Reproduce exactly the lines in the data starting at the line containing "2. Loop over" and ending at the line containing "(ordered as listed).", both included.

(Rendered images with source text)
★ ★ ★ ★
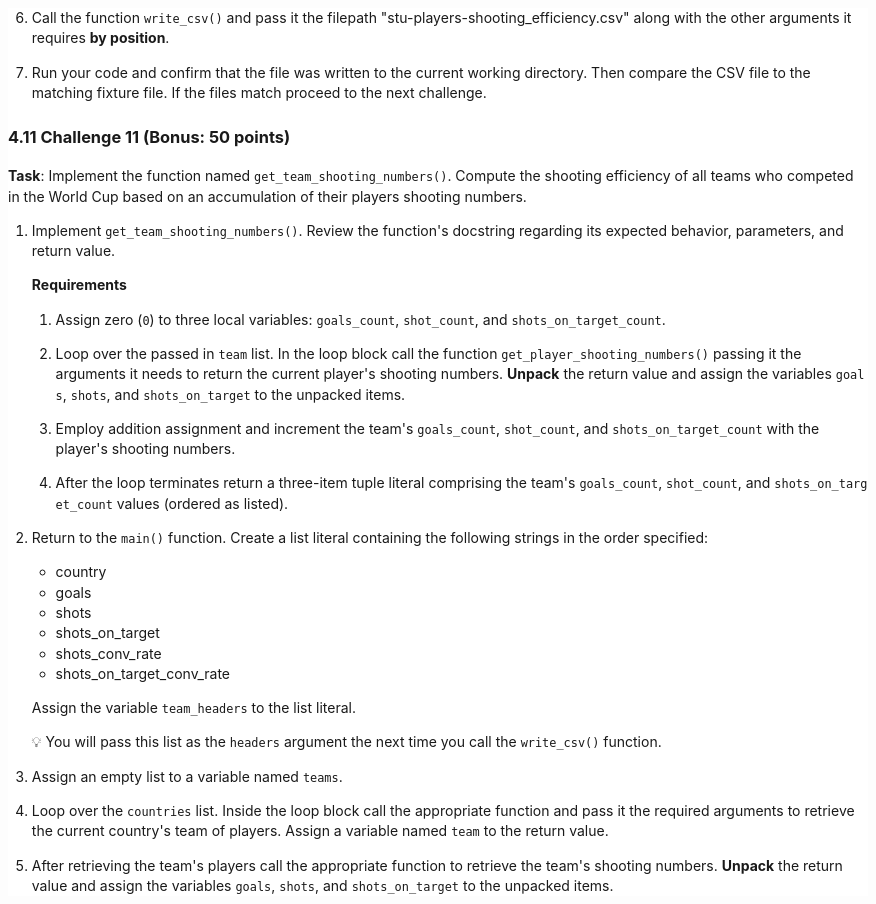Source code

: 6. Call the function `write_csv()` and pass it the filepath "stu-players-shooting_efficiency.csv"
   along with the other arguments it requires __by position__.

7. Run your code and confirm that the file was written to the current working directory. Then
   compare the CSV file to the matching fixture file. If the files match proceed to the next
   challenge.

### 4.11 Challenge 11 (Bonus: 50 points)

__Task__: Implement the function named `get_team_shooting_numbers()`. Compute the shooting
efficiency of all teams who competed in the World Cup based on an accumulation of their players
shooting numbers.

1. Implement `get_team_shooting_numbers()`. Review the function's docstring regarding its
   expected behavior, parameters, and return value.

   __Requirements__

   1. Assign zero (`0`) to three local variables: `goals_count`, `shot_count`, and
   `shots_on_target_count`.

   2. Loop over the passed in `team` list. In the loop block call the function
      `get_player_shooting_numbers()` passing it the arguments it needs to return the current
      player's shooting numbers. __Unpack__ the return value and assign the variables `goals`,
      `shots`, and `shots_on_target` to the unpacked items.

   3. Employ addition assignment and increment the team's `goals_count`, `shot_count`, and
      `shots_on_target_count` with the player's shooting numbers.

   4. After the loop terminates return a three-item tuple literal comprising the team's
      `goals_count`, `shot_count`, and `shots_on_target_count` values (ordered as listed).

2. Return to the `main()` function. Create a list literal containing the following strings in the
   order specified:

   * country
   * goals
   * shots
   * shots_on_target
   * shots_conv_rate
   * shots_on_target_conv_rate

   Assign the variable `team_headers` to the list literal.

   :bulb: You will pass this list as the `headers` argument the next time you call the
   `write_csv()` function.

3. Assign an empty list to a variable named `teams`.

4. Loop over the `countries` list. Inside the loop block call the appropriate function and pass it
   the required arguments to retrieve the current country's team of players. Assign a variable named
   `team` to the return value.

5. After retrieving the team's players call the appropriate function to retrieve the team's shooting
   numbers. __Unpack__ the return value and assign the variables `goals`, `shots`,
   and `shots_on_target` to the unpacked items.
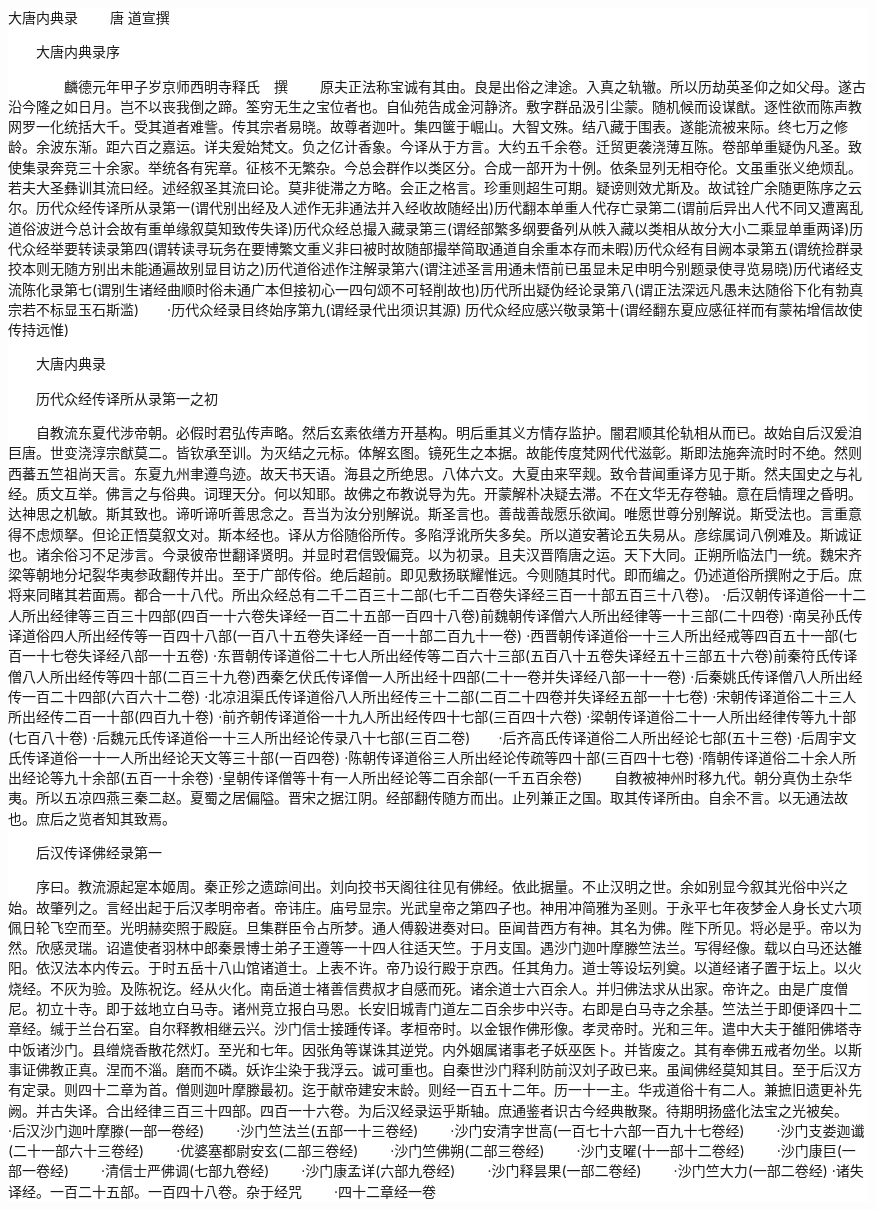   大唐内典录
　　唐 道宣撰



　　大唐内典录序

　　　　麟德元年甲子岁京师西明寺释氏　撰
　　原夫正法称宝诚有其由。良是出俗之津途。入真之轨辙。所以历劫英圣仰之如父母。遂古沿今隆之如日月。岂不以丧我倒之蹄。筌穷无生之宝位者也。自仙苑告成金河静济。敷字群品汲引尘蒙。随机候而设谋猷。逐性欲而陈声教网罗一化统括大千。受其道者难訾。传其宗者易晓。故尊者迦叶。集四箧于崛山。大智文殊。结八藏于围表。遂能流被来际。终七万之修龄。余波东渐。距六百之嘉运。详夫爰始梵文。负之亿计香象。今译从于方言。大约五千余卷。迁贸更袭浇薄互陈。卷部单重疑伪凡圣。致使集录奔竞三十余家。举统各有宪章。征核不无繁杂。今总会群作以类区分。合成一部开为十例。依条显列无相夺伦。文虽重张义绝烦乱。若夫大圣彝训其流曰经。述经叙圣其流曰论。莫非徙滞之方略。会正之格言。珍重则超生可期。疑谤则效尤斯及。故试铨广余随更陈序之云尔。历代众经传译所从录第一(谓代别出经及人述作无非通法并入经收故随经出)历代翻本单重人代存亡录第二(谓前后异出人代不同又遭离乱道俗波迸今总计会故有重单缘叙莫知致传失译)历代众经总撮入藏录第三(谓经部繁多纲要备列从帙入藏以类相从故分大小二乘显单重两译)历代众经举要转读录第四(谓转读寻玩务在要博繁文重义非曰被时故随部撮举简取通道自余重本存而未暇)历代众经有目阙本录第五(谓统捡群录挍本则无随方别出未能通遍故别显目访之)历代道俗述作注解录第六(谓注述圣言用通未悟前已虽显未足申明今别题录使寻览易晓)历代诸经支流陈化录第七(谓别生诸经曲顺时俗未通广本但接初心一四句颂不可轻削故也)历代所出疑伪经论录第八(谓正法深远凡愚未达随俗下化有勃真宗若不标显玉石斯滥)　　·历代众经录目终始序第九(谓经录代出须识其源)
历代众经应感兴敬录第十(谓经翻东夏应感征祥而有蒙祐增信故使传持远惟)

　　大唐内典录



　　历代众经传译所从录第一之初

　　自教流东夏代涉帝朝。必假时君弘传声略。然后玄素依缮方开基构。明后重其义方情存监护。闇君顺其伦轨相从而已。故始自后汉爰洎巨唐。世变浇淳宗猷莫二。皆钦承至训。为灭结之元标。体解玄图。镜死生之本据。故能传度梵网代代滋彰。斯即法施奔流时时不绝。然则西蕃五竺祖尚天言。东夏九州聿遵鸟迹。故天书天语。海县之所绝思。八体六文。大夏由来罕觌。致令昔闻重译方见于斯。然夫国史之与礼经。质文互举。佛言之与俗典。词理天分。何以知耶。故佛之布教说导为先。开蒙解朴决疑去滞。不在文华无存卷轴。意在启情理之昏明。达神思之机敏。斯其致也。谛听谛听善思念之。吾当为汝分别解说。斯圣言也。善哉善哉愿乐欲闻。唯愿世尊分别解说。斯受法也。言重意得不虑烦拏。但论正悟莫叙文对。斯本经也。译从方俗随俗所传。多陷浮讹所失多矣。所以道安著论五失易从。彦综属词八例难及。斯诚证也。诸余俗习不足涉言。今录彼帝世翻译贤明。并显时君信毁偏竞。以为初录。且夫汉晋隋唐之运。天下大同。正朔所临法门一统。魏宋齐梁等朝地分圮裂华夷参政翻传并出。至于广部传俗。绝后超前。即见敷扬联耀惟远。今则随其时代。即而编之。仍述道俗所撰附之于后。庶将来同睹其若面焉。都合一十八代。所出众经总有二千二百三十二部(七千二百卷失译经三百一十部五百三十八卷)。
·后汉朝传译道俗一十二人所出经律等三百三十四部(四百一十六卷失译经一百二十五部一百四十八卷)前魏朝传译僧六人所出经律等一十三部(二十四卷)
·南吴孙氏传译道俗四人所出经传等一百四十八部(一百八十五卷失译经一百一十部二百九十一卷)
·西晋朝传译道俗一十三人所出经戒等四百五十一部(七百一十七卷失译经八部一十五卷)
·东晋朝传译道俗二十七人所出经传等二百六十三部(五百八十五卷失译经五十三部五十六卷)前秦符氏传译僧八人所出经传等四十部(二百三十九卷)西秦乞伏氏传译僧一人所出经十四部(二十一卷并失译经八部一十一卷)
·后秦姚氏传译僧八人所出经传一百二十四部(六百六十二卷)
·北凉沮渠氏传译道俗八人所出经传三十二部(二百二十四卷并失译经五部一十七卷)
·宋朝传译道俗二十三人所出经传二百一十部(四百九十卷)
·前齐朝传译道俗一十九人所出经传四十七部(三百四十六卷)
·梁朝传译道俗二十一人所出经律传等九十部(七百八十卷)
·后魏元氏传译道俗一十三人所出经论传录八十七部(三百二卷)　　·后齐高氏传译道俗二人所出经论七部(五十三卷)
·后周宇文氏传译道俗一十一人所出经论天文等三十部(一百四卷)
·陈朝传译道俗三人所出经论传疏等四十部(三百四十七卷)
·隋朝传译道俗二十余人所出经论等九十余部(五百一十余卷)
·皇朝传译僧等十有一人所出经论等二百余部(一千五百余卷)
　　自教被神州时移九代。朝分真伪土杂华夷。所以五凉四燕三秦二赵。夏蜀之居偏隘。晋宋之据江阴。经部翻传随方而出。止列兼正之国。取其传译所由。自余不言。以无通法故也。庶后之览者知其致焉。

　　后汉传译佛经录第一

　　序曰。教流源起寔本姬周。秦正殄之遗踪间出。刘向挍书天阁往往见有佛经。依此据量。不止汉明之世。余如别显今叙其光俗中兴之始。故肇列之。言经出起于后汉孝明帝者。帝讳庄。庙号显宗。光武皇帝之第四子也。神用冲简雅为圣则。于永平七年夜梦金人身长丈六项佩日轮飞空而至。光明赫奕照于殿庭。旦集群臣令占所梦。通人傅毅进奏对曰。臣闻昔西方有神。其名为佛。陛下所见。将必是乎。帝以为然。欣感灵瑞。诏遣使者羽林中郎秦景博士弟子王遵等一十四人往适天竺。于月支国。遇沙门迦叶摩滕竺法兰。写得经像。载以白马还达雒阳。依汉法本内传云。于时五岳十八山馆诸道士。上表不许。帝乃设行殿于京西。任其角力。道士等设坛列奠。以道经诸子置于坛上。以火烧经。不灰为验。及陈祝讫。经从火化。南岳道士褚善信费叔才自感而死。诸余道士六百余人。并归佛法求从出家。帝许之。由是广度僧尼。初立十寺。即于兹地立白马寺。诸州竞立报白马恩。长安旧城青门道左二百余步中兴寺。右即是白马寺之余基。竺法兰于即便译四十二章经。缄于兰台石室。自尔释教相继云兴。沙门信士接踵传译。孝桓帝时。以金银作佛形像。孝灵帝时。光和三年。遣中大夫于雒阳佛塔寺中饭诸沙门。县缯烧香散花然灯。至光和七年。因张角等谋诛其逆党。内外姻属诸事老子妖巫医卜。并皆废之。其有奉佛五戒者勿坐。以斯事证佛教正真。涅而不淄。磨而不磷。妖诈尘染于我浮云。诚可重也。自秦世沙门释利防前汉刘子政已来。虽闻佛经莫知其目。至于后汉方有定录。则四十二章为首。僧则迦叶摩滕最初。迄于献帝建安末龄。则经一百五十二年。历一十一主。华戎道俗十有二人。兼摭旧遗更补先阙。并古失译。合出经律三百三十四部。四百一十六卷。为后汉经录运乎斯轴。庶通鉴者识古今经典散聚。待期明扬盛化法宝之光被矣。　　·后汉沙门迦叶摩滕(一部一卷经)
　　·沙门竺法兰(五部一十三卷经)
　　·沙门安清字世高(一百七十六部一百九十七卷经)
　　·沙门支娄迦谶(二十一部六十三卷经)
　　·优婆塞都尉安玄(二部三卷经)
　　·沙门竺佛朔(二部三卷经)
　　·沙门支曜(十一部十二卷经)
　　·沙门康巨(一部一卷经)
　　·清信士严佛调(七部九卷经)
　　·沙门康孟详(六部九卷经)
　　·沙门释昙果(一部二卷经)
　　·沙门竺大力(一部二卷经)
·诸失译经。一百二十五部。一百四十八卷。杂于经咒
　　·四十二章经一卷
★ ★ ★ ★
_Answer:_
   2. Loop over the passed in `team` list. In the loop block call the function
      `get_player_shooting_numbers()` passing it the arguments it needs to return the current
      player's shooting numbers. __Unpack__ the return value and assign the variables `goals`,
      `shots`, and `shots_on_target` to the unpacked items.

   3. Employ addition assignment and increment the team's `goals_count`, `shot_count`, and
      `shots_on_target_count` with the player's shooting numbers.

   4. After the loop terminates return a three-item tuple literal comprising the team's
      `goals_count`, `shot_count`, and `shots_on_target_count` values (ordered as listed).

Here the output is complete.